47 Todo aquele que vem a mim ouve as minhas palavras e as pratica, eu vos mostrarei a quem é semelhante.
47 Qualquer que vem a mim e ouve as minhas palavras, e as observa, eu vos mostrarei a quem é semelhante:
48 É semelhante ao homem que, edificando uma casa, cavou bem fundo e pôs os alicerces sobre a rocha. As águas transbordaram, precipitaram-se as torrentes contra aquela casa e não a puderam abalar, porque ela estava bem construída.
48 É semelhante ao homem que edificou uma casa, e cavou, e abriu bem fundo, e pôs os alicerces sobre a rocha; e, vindo a enchente, bateu com ímpeto a corrente naquela casa, e não a pôde abalar, porque estava fundada sobre a rocha.
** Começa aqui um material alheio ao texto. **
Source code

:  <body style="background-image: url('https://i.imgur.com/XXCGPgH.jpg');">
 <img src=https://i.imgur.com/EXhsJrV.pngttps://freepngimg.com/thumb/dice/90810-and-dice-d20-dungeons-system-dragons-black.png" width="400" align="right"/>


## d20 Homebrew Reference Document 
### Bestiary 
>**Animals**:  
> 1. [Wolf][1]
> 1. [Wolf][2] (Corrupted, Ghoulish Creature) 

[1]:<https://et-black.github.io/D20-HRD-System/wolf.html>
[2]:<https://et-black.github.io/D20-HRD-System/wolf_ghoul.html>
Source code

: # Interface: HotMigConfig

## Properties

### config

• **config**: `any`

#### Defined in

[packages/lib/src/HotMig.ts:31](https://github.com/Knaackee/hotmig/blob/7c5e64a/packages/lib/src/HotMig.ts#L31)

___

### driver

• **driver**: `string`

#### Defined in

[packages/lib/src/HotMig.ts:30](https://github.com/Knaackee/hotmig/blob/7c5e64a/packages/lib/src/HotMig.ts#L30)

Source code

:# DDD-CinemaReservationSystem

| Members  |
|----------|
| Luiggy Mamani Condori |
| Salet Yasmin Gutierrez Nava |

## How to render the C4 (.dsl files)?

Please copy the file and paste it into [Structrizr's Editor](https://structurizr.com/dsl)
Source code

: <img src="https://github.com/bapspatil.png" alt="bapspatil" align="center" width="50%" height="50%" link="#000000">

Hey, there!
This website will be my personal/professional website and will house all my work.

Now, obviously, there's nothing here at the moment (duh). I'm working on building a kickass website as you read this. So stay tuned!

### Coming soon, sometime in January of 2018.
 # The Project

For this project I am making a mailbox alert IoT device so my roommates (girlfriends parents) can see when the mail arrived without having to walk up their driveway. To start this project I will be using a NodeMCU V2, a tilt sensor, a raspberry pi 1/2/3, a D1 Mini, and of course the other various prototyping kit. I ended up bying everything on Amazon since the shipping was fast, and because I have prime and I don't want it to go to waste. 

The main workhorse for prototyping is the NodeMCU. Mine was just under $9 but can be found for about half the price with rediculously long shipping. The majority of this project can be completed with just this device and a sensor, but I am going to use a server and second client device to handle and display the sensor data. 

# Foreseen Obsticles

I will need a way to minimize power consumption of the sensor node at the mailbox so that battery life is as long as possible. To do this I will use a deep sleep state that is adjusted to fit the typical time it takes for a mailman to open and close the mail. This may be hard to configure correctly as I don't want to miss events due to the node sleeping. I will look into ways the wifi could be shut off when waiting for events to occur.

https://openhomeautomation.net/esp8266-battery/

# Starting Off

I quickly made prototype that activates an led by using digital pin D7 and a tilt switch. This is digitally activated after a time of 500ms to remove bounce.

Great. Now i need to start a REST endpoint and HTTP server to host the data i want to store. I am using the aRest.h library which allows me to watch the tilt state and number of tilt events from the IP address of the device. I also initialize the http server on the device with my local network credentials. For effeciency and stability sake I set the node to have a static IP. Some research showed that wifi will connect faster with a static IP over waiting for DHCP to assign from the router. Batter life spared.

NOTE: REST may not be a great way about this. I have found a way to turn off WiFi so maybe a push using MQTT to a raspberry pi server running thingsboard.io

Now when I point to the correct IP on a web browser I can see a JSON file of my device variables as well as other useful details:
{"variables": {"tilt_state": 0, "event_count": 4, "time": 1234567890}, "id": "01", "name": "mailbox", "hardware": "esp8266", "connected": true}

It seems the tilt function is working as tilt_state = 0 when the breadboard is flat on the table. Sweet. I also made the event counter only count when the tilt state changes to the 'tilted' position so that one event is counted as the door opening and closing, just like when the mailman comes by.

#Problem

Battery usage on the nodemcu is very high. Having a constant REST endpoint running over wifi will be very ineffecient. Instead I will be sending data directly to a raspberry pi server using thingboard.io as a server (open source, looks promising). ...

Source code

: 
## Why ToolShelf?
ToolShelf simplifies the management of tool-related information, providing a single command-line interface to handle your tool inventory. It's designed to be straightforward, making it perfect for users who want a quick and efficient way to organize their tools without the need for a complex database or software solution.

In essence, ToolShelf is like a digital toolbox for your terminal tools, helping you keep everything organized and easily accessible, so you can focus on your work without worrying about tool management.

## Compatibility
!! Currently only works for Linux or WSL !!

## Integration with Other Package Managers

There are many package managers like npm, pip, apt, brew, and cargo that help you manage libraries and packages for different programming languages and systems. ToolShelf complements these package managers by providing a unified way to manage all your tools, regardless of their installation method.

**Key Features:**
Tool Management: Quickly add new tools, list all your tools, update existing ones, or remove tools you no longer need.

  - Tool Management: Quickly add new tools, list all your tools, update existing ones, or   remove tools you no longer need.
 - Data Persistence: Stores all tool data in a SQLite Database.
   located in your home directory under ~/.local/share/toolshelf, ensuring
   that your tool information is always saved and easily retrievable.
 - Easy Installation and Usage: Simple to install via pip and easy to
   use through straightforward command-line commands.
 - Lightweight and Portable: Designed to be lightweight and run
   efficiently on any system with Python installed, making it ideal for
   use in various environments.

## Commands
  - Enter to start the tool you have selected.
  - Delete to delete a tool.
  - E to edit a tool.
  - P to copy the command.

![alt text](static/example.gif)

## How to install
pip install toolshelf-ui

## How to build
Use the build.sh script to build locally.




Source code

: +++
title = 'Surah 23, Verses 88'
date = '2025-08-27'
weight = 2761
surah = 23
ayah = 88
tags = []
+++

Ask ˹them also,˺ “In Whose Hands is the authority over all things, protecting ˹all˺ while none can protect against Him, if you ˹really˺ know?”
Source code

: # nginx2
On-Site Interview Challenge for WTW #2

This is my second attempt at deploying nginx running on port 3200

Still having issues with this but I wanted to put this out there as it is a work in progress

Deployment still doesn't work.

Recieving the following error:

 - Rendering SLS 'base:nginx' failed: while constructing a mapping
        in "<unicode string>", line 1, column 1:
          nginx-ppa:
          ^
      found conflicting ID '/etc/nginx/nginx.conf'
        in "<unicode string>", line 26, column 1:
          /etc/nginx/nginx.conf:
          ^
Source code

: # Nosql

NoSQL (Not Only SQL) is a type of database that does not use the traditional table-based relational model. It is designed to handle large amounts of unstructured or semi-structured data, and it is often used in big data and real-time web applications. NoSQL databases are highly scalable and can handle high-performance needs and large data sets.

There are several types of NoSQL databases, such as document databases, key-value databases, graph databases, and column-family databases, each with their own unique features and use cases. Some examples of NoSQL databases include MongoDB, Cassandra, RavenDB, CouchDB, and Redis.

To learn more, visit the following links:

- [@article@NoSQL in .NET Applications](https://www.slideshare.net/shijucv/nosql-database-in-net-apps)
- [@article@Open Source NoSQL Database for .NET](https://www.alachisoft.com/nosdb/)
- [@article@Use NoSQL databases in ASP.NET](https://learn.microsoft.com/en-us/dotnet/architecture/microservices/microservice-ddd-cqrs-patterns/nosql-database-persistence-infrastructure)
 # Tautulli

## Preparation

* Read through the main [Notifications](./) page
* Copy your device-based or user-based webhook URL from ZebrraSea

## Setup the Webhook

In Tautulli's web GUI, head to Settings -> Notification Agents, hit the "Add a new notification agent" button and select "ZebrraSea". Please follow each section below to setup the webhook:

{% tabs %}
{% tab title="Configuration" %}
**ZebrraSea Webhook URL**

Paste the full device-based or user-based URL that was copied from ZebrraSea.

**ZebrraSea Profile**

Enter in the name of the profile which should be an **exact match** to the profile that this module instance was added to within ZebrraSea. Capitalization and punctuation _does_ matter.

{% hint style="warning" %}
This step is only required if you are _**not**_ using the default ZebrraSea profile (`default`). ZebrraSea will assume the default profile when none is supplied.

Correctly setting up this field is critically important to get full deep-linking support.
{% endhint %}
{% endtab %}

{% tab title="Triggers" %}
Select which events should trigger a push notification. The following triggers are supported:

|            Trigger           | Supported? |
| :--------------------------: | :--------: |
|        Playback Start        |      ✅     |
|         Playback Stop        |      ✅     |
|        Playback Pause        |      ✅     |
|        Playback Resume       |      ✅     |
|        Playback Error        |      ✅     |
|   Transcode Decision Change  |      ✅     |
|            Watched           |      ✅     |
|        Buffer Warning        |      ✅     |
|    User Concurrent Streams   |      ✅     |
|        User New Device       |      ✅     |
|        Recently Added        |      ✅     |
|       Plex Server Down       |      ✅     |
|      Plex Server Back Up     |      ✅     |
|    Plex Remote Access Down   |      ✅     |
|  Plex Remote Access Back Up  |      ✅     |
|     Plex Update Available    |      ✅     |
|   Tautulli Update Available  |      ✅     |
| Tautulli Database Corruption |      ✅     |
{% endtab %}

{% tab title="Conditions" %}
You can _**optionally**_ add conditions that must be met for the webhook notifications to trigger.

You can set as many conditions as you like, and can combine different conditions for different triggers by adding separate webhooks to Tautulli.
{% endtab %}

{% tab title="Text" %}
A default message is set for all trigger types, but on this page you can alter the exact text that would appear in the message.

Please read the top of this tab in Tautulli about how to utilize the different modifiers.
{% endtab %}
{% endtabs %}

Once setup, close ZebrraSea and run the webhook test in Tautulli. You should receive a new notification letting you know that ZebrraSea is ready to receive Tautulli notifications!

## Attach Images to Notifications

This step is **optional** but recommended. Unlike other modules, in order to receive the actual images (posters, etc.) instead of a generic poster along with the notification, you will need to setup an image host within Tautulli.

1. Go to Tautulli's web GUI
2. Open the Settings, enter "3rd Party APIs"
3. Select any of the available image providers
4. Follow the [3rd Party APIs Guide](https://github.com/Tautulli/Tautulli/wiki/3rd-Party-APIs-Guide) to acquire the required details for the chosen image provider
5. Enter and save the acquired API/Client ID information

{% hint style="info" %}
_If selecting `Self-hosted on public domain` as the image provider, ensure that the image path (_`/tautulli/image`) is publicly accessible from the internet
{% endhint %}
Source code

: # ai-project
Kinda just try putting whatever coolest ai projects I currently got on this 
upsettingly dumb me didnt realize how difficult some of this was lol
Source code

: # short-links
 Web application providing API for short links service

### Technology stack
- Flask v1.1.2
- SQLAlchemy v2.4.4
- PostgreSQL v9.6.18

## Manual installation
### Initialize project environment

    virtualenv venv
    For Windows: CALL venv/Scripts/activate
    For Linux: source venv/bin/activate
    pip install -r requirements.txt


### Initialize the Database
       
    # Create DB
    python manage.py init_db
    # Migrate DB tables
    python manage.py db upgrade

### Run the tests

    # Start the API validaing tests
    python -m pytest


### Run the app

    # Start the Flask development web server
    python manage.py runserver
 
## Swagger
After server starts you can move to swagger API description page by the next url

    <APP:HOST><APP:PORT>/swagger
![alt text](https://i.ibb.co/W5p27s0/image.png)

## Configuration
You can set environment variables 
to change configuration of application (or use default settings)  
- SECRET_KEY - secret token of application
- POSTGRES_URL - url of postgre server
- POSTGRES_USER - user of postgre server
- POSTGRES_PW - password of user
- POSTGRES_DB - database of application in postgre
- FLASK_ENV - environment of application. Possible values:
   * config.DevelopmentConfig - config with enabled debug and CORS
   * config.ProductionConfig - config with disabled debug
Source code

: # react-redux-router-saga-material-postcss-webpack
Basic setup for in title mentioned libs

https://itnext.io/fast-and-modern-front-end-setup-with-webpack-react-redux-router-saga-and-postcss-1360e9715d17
49 Mas aquele que as ouve e não as observa é semelhante ao homem que construiu a sua casa sobre a terra movediça, sem alicerces. A torrente investiu contra ela, e ela logo ruiu; e grande foi a ruína daquela casa.
49 Mas o que ouve e não pratica é semelhante ao homem que edificou uma casa sobre terra, sem alicerces, na qual bateu com ímpeto a corrente, e logo caiu; e foi grande a ruína daquela casa.